What is required> Please copy each line in the records below that contains the string "beige".

___ Data in this exercise ___

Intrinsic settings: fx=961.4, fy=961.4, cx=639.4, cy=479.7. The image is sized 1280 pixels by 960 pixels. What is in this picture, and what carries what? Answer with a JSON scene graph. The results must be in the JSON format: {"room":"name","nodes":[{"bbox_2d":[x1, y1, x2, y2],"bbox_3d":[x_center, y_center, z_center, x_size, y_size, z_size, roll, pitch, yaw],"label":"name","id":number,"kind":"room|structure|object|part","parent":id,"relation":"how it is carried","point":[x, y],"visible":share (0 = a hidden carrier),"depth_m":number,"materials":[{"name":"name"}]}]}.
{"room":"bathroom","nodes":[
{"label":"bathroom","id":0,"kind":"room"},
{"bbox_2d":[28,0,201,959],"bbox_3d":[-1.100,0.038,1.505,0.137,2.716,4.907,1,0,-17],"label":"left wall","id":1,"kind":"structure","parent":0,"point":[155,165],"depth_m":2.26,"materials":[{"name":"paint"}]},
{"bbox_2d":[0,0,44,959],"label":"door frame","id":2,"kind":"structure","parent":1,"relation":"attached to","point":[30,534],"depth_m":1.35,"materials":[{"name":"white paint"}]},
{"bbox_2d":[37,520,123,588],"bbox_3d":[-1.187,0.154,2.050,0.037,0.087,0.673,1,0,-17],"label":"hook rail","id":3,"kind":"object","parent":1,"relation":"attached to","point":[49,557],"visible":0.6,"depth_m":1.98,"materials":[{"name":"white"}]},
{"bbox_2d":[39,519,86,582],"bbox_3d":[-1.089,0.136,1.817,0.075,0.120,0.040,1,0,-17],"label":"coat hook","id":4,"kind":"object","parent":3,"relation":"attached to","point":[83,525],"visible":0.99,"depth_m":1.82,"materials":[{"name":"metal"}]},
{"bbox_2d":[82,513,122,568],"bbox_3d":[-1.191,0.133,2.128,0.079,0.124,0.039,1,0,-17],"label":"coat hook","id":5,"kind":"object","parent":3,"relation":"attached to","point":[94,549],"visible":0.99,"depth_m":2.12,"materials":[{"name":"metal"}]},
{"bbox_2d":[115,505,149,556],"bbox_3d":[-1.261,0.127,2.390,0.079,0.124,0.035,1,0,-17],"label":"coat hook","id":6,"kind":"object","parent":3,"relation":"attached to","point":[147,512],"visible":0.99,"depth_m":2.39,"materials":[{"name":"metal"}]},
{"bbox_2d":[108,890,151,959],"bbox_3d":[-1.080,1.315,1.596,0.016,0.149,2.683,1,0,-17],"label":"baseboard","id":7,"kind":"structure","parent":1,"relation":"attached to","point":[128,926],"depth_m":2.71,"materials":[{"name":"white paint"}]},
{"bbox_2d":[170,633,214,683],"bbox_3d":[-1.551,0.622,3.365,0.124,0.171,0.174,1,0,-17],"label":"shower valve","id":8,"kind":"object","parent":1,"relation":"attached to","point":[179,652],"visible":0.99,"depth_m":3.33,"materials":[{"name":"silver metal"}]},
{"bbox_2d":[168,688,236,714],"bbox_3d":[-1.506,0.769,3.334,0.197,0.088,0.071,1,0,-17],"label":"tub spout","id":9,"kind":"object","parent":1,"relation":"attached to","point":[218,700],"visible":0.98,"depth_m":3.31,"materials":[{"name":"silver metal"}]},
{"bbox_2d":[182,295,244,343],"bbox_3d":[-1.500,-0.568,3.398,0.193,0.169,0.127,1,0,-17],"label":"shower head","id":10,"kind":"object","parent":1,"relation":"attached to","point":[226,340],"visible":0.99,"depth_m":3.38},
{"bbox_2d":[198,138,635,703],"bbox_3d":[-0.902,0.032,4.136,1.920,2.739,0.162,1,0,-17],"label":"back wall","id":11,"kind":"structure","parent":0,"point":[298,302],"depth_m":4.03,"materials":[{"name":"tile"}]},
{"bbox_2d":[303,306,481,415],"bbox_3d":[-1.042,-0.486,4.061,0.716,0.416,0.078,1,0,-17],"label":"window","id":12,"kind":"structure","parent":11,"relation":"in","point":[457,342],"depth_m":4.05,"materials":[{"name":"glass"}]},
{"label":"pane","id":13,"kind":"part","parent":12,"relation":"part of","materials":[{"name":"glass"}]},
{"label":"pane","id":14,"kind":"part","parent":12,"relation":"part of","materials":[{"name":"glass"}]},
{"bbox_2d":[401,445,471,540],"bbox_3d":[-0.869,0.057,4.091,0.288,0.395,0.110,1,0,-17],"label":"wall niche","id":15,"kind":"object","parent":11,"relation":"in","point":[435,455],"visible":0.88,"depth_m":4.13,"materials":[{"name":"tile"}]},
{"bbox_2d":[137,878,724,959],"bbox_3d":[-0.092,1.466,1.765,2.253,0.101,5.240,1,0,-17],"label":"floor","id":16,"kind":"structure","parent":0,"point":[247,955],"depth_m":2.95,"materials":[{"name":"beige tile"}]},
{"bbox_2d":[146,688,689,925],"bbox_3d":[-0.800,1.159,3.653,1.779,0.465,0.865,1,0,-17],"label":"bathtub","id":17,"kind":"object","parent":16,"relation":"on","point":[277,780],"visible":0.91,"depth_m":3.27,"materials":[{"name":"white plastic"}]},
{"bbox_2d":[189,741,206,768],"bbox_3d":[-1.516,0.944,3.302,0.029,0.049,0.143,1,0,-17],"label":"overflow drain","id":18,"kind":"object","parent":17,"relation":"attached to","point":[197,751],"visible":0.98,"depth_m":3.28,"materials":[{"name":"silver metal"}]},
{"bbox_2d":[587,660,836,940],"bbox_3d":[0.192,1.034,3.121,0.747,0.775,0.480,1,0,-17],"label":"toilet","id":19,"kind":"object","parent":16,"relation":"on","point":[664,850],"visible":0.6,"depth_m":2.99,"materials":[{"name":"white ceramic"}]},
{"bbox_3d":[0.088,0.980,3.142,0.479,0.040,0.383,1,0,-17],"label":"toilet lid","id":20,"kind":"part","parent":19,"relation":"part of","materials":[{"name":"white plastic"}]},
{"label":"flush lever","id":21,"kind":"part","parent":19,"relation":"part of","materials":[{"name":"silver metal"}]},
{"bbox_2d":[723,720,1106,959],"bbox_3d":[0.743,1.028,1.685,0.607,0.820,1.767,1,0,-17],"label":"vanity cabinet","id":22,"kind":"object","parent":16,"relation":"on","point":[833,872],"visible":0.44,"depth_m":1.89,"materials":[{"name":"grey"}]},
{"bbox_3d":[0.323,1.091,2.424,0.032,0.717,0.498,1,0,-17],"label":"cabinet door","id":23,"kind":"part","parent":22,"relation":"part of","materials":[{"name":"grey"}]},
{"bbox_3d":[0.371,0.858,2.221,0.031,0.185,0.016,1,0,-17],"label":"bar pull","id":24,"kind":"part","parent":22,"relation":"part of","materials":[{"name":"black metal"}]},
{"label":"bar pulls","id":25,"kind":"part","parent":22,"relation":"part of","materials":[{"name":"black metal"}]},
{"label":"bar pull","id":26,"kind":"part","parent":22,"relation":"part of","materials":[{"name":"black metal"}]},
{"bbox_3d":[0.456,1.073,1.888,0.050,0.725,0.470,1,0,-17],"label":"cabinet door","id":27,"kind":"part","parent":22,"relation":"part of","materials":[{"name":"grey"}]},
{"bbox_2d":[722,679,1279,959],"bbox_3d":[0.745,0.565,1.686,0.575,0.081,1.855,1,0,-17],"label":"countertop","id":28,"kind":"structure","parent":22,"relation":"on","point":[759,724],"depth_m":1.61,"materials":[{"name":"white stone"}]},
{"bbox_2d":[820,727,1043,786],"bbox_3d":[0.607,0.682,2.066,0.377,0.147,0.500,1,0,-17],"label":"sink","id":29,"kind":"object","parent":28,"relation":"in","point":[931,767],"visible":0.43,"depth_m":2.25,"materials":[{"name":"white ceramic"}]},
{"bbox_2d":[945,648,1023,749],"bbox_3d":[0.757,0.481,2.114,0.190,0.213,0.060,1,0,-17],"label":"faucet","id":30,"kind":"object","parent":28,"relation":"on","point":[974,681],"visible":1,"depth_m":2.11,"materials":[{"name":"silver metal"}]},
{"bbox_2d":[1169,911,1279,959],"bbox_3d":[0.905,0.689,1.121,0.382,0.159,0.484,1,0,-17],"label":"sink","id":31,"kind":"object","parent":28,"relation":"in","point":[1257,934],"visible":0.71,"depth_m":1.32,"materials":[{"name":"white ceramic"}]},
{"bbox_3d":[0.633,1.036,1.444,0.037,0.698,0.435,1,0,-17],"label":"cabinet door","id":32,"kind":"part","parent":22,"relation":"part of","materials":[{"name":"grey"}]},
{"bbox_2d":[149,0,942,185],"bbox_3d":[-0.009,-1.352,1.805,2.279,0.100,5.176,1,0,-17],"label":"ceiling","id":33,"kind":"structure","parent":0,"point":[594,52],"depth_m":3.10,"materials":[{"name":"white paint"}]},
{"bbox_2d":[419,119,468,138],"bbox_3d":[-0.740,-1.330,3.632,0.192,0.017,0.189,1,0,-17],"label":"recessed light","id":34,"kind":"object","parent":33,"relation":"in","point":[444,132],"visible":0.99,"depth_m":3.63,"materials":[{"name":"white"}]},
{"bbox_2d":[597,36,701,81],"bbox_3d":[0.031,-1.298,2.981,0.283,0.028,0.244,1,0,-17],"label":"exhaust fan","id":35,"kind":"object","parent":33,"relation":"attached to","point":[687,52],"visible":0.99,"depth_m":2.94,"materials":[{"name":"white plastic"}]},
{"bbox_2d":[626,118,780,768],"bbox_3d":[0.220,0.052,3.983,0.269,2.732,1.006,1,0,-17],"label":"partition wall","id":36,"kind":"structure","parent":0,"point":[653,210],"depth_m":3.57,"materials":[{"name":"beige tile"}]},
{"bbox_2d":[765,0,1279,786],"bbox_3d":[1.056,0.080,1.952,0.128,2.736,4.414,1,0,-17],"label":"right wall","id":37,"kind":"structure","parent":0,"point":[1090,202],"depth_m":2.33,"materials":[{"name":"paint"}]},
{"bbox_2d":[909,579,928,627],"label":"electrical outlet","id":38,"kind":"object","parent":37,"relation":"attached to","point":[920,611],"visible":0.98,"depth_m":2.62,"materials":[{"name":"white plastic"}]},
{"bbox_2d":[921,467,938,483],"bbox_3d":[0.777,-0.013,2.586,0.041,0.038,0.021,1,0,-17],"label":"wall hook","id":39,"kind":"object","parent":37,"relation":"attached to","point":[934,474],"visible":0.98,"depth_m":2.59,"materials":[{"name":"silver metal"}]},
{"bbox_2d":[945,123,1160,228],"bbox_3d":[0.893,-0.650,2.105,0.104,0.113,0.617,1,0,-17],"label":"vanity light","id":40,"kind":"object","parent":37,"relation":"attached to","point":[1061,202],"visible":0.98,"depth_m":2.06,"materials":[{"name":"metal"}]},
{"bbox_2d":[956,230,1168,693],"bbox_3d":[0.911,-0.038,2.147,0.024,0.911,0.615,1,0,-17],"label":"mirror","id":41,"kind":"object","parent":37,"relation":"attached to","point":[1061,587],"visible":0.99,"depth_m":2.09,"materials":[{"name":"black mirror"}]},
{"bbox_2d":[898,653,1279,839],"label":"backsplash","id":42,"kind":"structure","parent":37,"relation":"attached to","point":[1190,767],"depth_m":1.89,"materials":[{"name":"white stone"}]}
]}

___

Your response>
{"bbox_2d":[137,878,724,959],"bbox_3d":[-0.092,1.466,1.765,2.253,0.101,5.240,1,0,-17],"label":"floor","id":16,"kind":"structure","parent":0,"point":[247,955],"depth_m":2.95,"materials":[{"name":"beige tile"}]},
{"bbox_2d":[626,118,780,768],"bbox_3d":[0.220,0.052,3.983,0.269,2.732,1.006,1,0,-17],"label":"partition wall","id":36,"kind":"structure","parent":0,"point":[653,210],"depth_m":3.57,"materials":[{"name":"beige tile"}]},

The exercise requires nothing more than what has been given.